*STATED TASK:* Rewrite the part that opens with the line containing "Give me SVG" and closes with the line containing "46L113 57H119L120 51L115", replacing "anything" with "every region" and leaving everything else unchanged. Omit the pictures from your answer.

*SUPPLIED ENTRIES:*
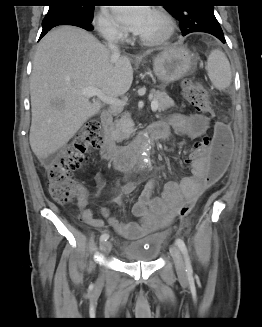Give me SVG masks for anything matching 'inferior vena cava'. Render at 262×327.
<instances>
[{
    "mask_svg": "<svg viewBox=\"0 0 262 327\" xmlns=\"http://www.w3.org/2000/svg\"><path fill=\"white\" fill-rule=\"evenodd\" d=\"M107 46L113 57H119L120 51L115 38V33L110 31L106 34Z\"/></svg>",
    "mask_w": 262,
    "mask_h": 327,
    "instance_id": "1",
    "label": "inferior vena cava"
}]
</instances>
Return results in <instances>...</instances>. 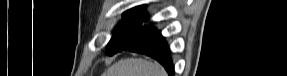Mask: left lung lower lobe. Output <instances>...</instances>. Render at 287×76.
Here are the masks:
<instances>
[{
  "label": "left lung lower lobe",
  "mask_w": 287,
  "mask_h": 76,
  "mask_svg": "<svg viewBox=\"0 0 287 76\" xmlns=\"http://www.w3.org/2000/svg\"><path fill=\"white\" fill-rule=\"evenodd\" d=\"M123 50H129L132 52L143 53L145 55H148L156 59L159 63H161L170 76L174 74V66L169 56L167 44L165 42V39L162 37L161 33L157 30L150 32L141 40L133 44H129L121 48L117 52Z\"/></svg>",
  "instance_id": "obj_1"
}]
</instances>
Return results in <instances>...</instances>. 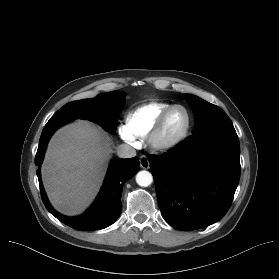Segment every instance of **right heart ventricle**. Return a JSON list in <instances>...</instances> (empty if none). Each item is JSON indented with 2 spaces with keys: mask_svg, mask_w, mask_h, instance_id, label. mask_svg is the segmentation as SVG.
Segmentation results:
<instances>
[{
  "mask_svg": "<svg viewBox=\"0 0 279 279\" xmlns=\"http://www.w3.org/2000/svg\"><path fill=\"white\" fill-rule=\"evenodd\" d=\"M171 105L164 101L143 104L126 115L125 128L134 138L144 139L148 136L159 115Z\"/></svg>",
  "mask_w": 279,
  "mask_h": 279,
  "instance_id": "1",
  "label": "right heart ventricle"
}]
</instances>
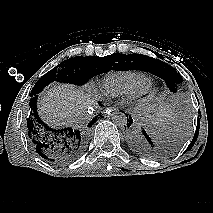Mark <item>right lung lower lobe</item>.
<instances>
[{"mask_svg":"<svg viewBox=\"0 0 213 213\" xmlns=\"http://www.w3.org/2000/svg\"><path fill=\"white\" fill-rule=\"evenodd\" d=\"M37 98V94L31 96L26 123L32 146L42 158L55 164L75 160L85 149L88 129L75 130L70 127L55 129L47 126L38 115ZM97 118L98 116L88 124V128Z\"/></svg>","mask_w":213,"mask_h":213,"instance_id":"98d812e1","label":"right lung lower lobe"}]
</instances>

--

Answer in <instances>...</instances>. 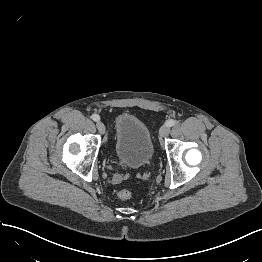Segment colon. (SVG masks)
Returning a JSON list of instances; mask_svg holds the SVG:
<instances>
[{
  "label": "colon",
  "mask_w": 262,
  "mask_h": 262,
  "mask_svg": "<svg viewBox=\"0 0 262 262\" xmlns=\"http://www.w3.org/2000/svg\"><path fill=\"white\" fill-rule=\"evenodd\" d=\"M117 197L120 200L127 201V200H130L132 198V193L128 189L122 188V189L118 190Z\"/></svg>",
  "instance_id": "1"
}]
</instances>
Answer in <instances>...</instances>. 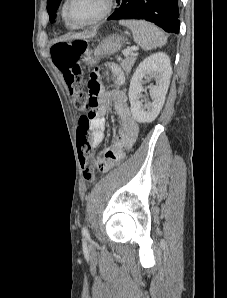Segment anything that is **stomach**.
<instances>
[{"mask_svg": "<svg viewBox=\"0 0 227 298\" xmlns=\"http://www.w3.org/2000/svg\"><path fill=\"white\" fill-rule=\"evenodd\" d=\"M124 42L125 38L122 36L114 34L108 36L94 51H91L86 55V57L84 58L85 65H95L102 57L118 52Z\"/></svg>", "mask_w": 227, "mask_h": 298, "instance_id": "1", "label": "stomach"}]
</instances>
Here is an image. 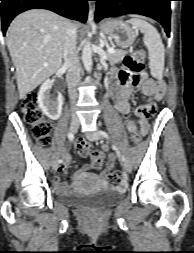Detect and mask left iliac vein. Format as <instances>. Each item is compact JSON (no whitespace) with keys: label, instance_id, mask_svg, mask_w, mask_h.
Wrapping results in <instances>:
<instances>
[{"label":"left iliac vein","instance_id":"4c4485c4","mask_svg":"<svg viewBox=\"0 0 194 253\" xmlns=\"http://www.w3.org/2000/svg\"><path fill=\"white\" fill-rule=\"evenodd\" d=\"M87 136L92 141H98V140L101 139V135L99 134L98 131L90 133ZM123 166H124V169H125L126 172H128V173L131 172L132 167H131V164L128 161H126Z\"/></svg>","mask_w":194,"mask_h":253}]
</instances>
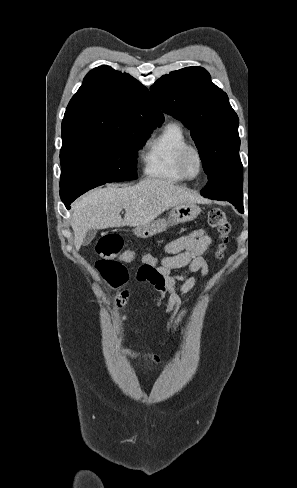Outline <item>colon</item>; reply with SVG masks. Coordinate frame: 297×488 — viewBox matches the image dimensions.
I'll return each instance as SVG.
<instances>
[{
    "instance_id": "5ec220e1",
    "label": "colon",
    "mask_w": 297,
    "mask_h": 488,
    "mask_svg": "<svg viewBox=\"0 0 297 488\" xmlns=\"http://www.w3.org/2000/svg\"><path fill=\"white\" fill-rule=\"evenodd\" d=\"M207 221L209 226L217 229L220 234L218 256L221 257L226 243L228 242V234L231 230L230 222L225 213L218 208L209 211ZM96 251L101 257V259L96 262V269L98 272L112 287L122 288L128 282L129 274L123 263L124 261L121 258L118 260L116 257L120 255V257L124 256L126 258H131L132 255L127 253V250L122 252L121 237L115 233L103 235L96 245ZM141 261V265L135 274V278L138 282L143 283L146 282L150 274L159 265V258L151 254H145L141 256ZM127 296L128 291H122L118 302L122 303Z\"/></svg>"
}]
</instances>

*PROBLEM SOLUTION:*
Give me SVG masks for every region matching 'inferior vena cava'. Render at 262×327.
<instances>
[{
    "mask_svg": "<svg viewBox=\"0 0 262 327\" xmlns=\"http://www.w3.org/2000/svg\"><path fill=\"white\" fill-rule=\"evenodd\" d=\"M107 46L113 57H119L120 51L115 38V33L110 31L106 34Z\"/></svg>",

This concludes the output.